▶ _What the task asks_
Whenever a line in the entries below contains the string "right", copy that line.

(Saved entries)
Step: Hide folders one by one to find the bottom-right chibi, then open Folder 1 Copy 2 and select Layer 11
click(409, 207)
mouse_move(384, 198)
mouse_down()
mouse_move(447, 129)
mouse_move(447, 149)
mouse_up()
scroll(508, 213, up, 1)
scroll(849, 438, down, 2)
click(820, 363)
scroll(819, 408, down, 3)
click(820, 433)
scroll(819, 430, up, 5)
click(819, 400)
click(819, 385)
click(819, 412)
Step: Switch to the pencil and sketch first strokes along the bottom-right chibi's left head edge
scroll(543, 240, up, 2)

▶ _Response area_
Step: Hide folders one by one to find the bottom-right chibi, then open Folder 1 Copy 2 and select Layer 11
Step: Switch to the pencil and sketch first strokes along the bottom-right chibi's left head edge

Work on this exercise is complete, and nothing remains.